FAR OUT FRIDAY: Brit parents lie for kids, Japanese men insure for love, Big, orange, salty problem for marine insurers
Oh, bless ‘em. British mums and dads are more than willing to tell a few pork pies to reduce the premiums their kids have to pay on car insurance.
According to research conducted by an online comparison site one in five parents would lie about some aspect of the policy if it reduced the premium while one in ten would take the policy out in their own name instead, hoping their older, more experienced status keeps the cost low.
The only problem is that both of these are illegal and count as fraud in the UK and can invalidate insurance and lead to a criminal record.
Given that an average premium for a 18 year old is $4500 per year British parents are struggling to find the cash to have their offspring driving. Yet they are also fully aware of the consequences of their lies, choosing to take the risk thinking insurers probably will never find out. However nearly 80% did not know that price comparison sites 'red flag' consumers if details are repeatedly changed to obtain a lower quote.
Parents were encouraged to add themselves to their child’s policy which would lower the premium, by about $200!

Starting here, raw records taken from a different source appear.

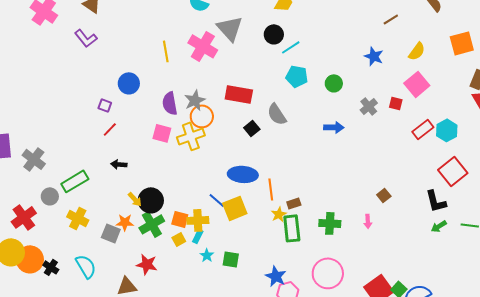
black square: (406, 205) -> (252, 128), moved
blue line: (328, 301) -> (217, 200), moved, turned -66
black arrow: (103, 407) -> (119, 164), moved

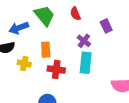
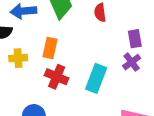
purple cross: (84, 41) -> (132, 62), moved
yellow cross: (24, 63) -> (18, 58), turned -32

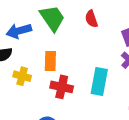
yellow cross: (18, 58) -> (22, 76), turned 30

Ladies – did your special someone forget the flowers and chocolates yesterday? Fellahs – were you that guy to forget the flowers and chocolates. Well a Japanese insurance scheme may be the solution.
In Japan the Valentine’s tradition is reversed and it is only women who give presents, typically chocolate, to men, and this creates unease for many men. The reason for the unease is that some poor blokes don’t receive any chocolates and that can be, well, uncomfortable.
That’s where Valentine’s insurance steps in. The service ensures a policyholder will receive a package on Feb 14 containing chocolates and a personal message from self-professed beautiful lady, Rieko.
It is true that you are buying your own present, and it only costs $5, and it does come from a beautiful lady – but having to pay a stranger for send you messages of love…
Insurers are familiar with long tail claims but what about a long-sail claim?
South Australian authorities have ordered that insurers of a lifeboat which washed up on a beach in a national park remove it within two weeks.
The ABC reports the lifeboat drifted from the wreck of the Maltese bulk carrier Oliva after it hit an island in the South Atlantic about half way between South America and Africa in March 2011.
The sun bleached, fluorescent orange lifeboat drifted for more than 15,000 kilometres from the wreck to the beach but it is its final journey off the beach which is the subject of debate.
The insurers can either refloat it or truck it out by driving along 30 kilometres of beach.
However the insurers may still score a win with a number of parties interested in purchasing the lifeboat and placing it on public display, proving that one’s person flotsam is someone’s else unusual insurance claim turned street-art.